#### [ASSIGNMENT]
The full text of the records below, minus any pictures, should be given back word for word.

[GIVEN ENTRIES Boundary: Start]

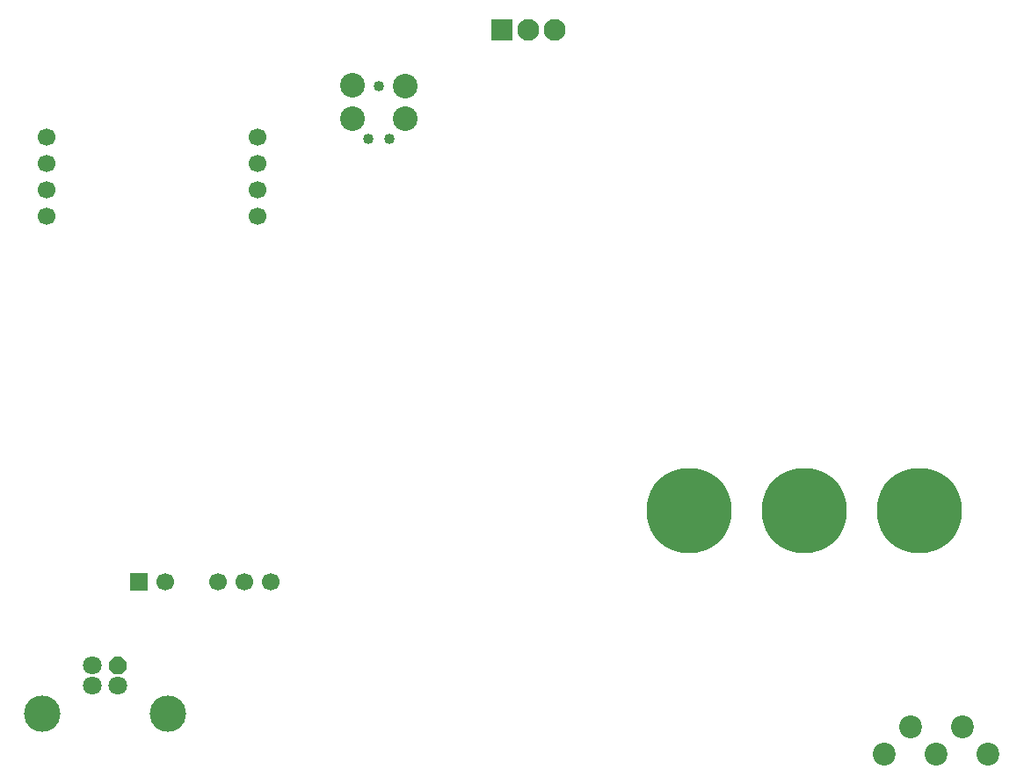
<source format=gbs>
G04 DipTrace 2.3.1.0*
%INreloadpro.backmask.gbs*%
%MOIN*%
%ADD54C,0.04*%
%ADD55C,0.0935*%
%ADD75C,0.0866*%
%ADD77C,0.0669*%
%ADD79R,0.0669X0.0669*%
%ADD89C,0.0827*%
%ADD90R,0.0827X0.0827*%
%ADD95C,0.3228*%
%ADD97C,0.1378*%
%ADD99C,0.0709*%
%FSLAX44Y44*%
G04*
G70*
G90*
G75*
G01*
%LNBotMask*%
%LPD*%
G36*
X8798Y9512D2*
X8525D1*
X8331Y9706D1*
Y9979D1*
X8525Y10173D1*
X8798D1*
X8992Y9979D1*
Y9706D1*
X8798Y9512D1*
G37*
D99*
X7677Y9843D3*
Y9055D3*
X8661D3*
D97*
X5799Y7988D3*
X10539D3*
D95*
X34687Y15687D3*
X39062D3*
D90*
X23213Y33937D3*
D89*
X24213D3*
X25213D3*
D79*
X9449Y12992D3*
D77*
X10449D3*
X12449D3*
X13449D3*
X14449D3*
D75*
X37726Y6474D3*
X38710Y7498D3*
X39695Y6474D3*
X40679Y7498D3*
X41663Y6474D3*
D54*
X18562Y31812D3*
X18962Y29812D3*
D55*
X19562Y31812D3*
X17562Y31817D3*
Y30567D3*
X19562D3*
D54*
X18162Y29812D3*
D77*
X5937Y29875D3*
Y28875D3*
Y27875D3*
Y26875D3*
X13937D3*
Y27875D3*
Y28875D3*
Y29875D3*
D95*
X30312Y15687D3*
M02*

</source>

[GIVEN ENTRIES Boundary: End]

#### [THE COMPLETED TASK]
<source format=gbs>
G04 DipTrace 2.3.1.0*
%INreloadpro.backmask.gbs*%
%MOIN*%
%ADD54C,0.04*%
%ADD55C,0.0935*%
%ADD75C,0.0866*%
%ADD77C,0.0669*%
%ADD79R,0.0669X0.0669*%
%ADD89C,0.0827*%
%ADD90R,0.0827X0.0827*%
%ADD95C,0.3228*%
%ADD97C,0.1378*%
%ADD99C,0.0709*%
%FSLAX44Y44*%
G04*
G70*
G90*
G75*
G01*
%LNBotMask*%
%LPD*%
G36*
X8798Y9512D2*
X8525D1*
X8331Y9706D1*
Y9979D1*
X8525Y10173D1*
X8798D1*
X8992Y9979D1*
Y9706D1*
X8798Y9512D1*
G37*
D99*
X7677Y9843D3*
Y9055D3*
X8661D3*
D97*
X5799Y7988D3*
X10539D3*
D95*
X34687Y15687D3*
X39062D3*
D90*
X23213Y33937D3*
D89*
X24213D3*
X25213D3*
D79*
X9449Y12992D3*
D77*
X10449D3*
X12449D3*
X13449D3*
X14449D3*
D75*
X37726Y6474D3*
X38710Y7498D3*
X39695Y6474D3*
X40679Y7498D3*
X41663Y6474D3*
D54*
X18562Y31812D3*
X18962Y29812D3*
D55*
X19562Y31812D3*
X17562Y31817D3*
Y30567D3*
X19562D3*
D54*
X18162Y29812D3*
D77*
X5937Y29875D3*
Y28875D3*
Y27875D3*
Y26875D3*
X13937D3*
Y27875D3*
Y28875D3*
Y29875D3*
D95*
X30312Y15687D3*
M02*

</source>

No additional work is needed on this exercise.